Ah, that's right. It was contingent on the LOLbin being in that list though it is quite an extensive one. I think the question is how such attack will get onto to the system in the first place and allowed to run. In the case of an unknown/untrusted file, CIS/CF would contain the parent and therefore child processes/actions. Your test did bypass pretty much all AVs from what I can remember. Anyway, thanks for the reminder. Security is all about layers and thankful I've gone down the CL route this year and H_C route for most of last year.
 
The driver cannot be hardened to avoid the attack. I cannot give more details.
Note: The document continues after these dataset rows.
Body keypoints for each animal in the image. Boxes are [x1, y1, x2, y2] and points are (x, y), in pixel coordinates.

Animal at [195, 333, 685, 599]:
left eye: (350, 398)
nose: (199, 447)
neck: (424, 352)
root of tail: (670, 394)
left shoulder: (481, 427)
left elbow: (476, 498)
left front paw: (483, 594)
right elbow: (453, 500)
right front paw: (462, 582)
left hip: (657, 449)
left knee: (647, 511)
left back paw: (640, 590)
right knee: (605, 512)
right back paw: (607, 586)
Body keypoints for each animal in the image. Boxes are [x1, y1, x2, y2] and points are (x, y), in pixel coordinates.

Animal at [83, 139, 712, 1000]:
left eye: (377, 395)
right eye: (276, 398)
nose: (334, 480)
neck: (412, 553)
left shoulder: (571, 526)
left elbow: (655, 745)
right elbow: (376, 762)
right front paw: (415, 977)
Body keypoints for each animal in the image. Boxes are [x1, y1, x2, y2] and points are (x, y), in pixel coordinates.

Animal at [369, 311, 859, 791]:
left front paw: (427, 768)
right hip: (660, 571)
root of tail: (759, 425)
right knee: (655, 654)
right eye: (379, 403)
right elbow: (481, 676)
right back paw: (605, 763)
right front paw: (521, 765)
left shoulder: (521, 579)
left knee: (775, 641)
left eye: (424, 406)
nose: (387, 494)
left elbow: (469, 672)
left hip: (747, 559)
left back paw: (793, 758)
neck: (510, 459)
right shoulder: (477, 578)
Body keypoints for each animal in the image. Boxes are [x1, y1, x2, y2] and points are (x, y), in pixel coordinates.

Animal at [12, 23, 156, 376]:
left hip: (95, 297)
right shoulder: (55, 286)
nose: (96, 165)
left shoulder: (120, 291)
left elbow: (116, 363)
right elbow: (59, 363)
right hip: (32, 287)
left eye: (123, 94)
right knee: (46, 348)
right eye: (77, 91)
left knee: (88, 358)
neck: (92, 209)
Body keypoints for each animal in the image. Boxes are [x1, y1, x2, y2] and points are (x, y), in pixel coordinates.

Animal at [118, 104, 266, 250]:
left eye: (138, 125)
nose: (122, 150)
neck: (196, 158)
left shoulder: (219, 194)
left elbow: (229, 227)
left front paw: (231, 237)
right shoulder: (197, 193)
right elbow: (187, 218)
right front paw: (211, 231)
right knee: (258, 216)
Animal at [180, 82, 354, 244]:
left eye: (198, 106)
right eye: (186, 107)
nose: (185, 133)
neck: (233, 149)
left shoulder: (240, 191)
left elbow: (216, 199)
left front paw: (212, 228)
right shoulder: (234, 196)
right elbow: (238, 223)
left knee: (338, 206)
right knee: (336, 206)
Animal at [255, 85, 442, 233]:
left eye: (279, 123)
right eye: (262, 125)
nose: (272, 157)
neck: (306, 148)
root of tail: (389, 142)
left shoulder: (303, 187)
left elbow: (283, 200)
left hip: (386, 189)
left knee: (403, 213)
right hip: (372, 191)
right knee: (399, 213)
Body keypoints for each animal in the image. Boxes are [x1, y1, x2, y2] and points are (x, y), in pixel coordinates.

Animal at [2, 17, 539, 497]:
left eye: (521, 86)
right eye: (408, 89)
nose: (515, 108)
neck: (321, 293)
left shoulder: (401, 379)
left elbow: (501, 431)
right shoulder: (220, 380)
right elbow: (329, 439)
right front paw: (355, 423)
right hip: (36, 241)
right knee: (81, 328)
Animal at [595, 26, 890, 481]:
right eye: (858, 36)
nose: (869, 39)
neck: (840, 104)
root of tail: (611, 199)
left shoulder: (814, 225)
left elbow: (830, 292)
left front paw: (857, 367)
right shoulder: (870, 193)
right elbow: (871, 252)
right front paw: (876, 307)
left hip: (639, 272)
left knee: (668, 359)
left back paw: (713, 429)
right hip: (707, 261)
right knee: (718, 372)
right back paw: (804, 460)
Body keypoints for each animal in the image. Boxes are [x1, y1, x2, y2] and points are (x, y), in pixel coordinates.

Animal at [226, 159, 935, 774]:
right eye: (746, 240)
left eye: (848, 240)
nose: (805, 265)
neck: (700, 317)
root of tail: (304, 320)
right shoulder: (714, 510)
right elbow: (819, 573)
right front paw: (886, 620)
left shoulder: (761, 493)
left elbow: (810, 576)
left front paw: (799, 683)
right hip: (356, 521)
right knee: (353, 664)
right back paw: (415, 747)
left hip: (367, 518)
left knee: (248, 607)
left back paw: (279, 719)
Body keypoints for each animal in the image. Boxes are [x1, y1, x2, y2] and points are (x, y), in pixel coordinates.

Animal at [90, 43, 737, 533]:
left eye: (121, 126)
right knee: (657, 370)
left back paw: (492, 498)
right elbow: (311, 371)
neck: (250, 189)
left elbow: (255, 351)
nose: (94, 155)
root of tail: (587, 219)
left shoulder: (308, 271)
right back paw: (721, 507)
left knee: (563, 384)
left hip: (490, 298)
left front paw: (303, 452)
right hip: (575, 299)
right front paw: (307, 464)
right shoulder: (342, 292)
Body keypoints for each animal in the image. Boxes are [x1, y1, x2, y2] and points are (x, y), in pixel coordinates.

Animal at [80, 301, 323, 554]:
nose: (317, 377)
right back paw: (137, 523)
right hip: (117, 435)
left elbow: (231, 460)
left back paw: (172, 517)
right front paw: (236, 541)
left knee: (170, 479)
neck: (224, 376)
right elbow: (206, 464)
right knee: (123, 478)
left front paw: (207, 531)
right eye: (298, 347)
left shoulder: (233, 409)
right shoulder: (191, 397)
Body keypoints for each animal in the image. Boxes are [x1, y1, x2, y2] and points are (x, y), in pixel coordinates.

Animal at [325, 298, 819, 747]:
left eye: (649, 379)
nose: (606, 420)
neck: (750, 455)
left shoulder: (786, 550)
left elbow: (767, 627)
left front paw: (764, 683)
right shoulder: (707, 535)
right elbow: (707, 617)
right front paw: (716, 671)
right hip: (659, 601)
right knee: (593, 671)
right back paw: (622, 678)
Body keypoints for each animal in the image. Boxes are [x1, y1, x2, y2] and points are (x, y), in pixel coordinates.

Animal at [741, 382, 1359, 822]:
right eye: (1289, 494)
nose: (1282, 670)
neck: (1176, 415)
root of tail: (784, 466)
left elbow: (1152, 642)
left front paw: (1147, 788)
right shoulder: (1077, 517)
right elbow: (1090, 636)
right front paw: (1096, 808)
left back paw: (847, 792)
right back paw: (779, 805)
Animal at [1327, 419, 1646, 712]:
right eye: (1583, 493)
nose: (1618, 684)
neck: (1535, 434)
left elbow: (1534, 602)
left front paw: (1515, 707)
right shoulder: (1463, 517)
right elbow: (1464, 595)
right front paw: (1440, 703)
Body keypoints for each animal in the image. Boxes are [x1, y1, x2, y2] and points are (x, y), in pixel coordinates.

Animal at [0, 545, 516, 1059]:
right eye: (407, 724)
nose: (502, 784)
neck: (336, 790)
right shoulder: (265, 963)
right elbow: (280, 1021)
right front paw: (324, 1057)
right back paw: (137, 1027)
just make sure you keep doing the best to notify vendors as different targeted attacks both by non and state sponsored groups are increasing and having more secure components in anything that runs with kernel privilege and having lowest possible attack surface (zero trust model ) is super important and project zero has already shown how many av software components aren't built with zero trust model in place and im not sure how many even use hypervisor, memory integrity for the higher privileged components

but hell since Microsoft is going to fix crowdstrike like issues by giving a good sdk and devs will probably migrate to both more zero trust posture and in general follow trends like using languages like rust that forces less talented devs to write less buggy software and to declare code we should have a bright future
 
It wasn't blocked because cmd embedded code detection under Script Analysis is toggled off by default due to quite a few FPs. Thankfully, you can harden your system with @Andy Ful 's tools along side CIS/CF but that's overkill. CyberLock blocked the action which I bought this year. I'm on a CIS/CF hiatus waiting on Certificate issue to be resolved.
Why do you classify Comodo Script Analysis cmd blocking as false positives and consider @Andy Ful's tools and CyberLock cmd blocking as protective measures? Do @Andy Ful's tools and CyberLock solely target suspicious ones, whereas Comodo Script Analysis blocks all?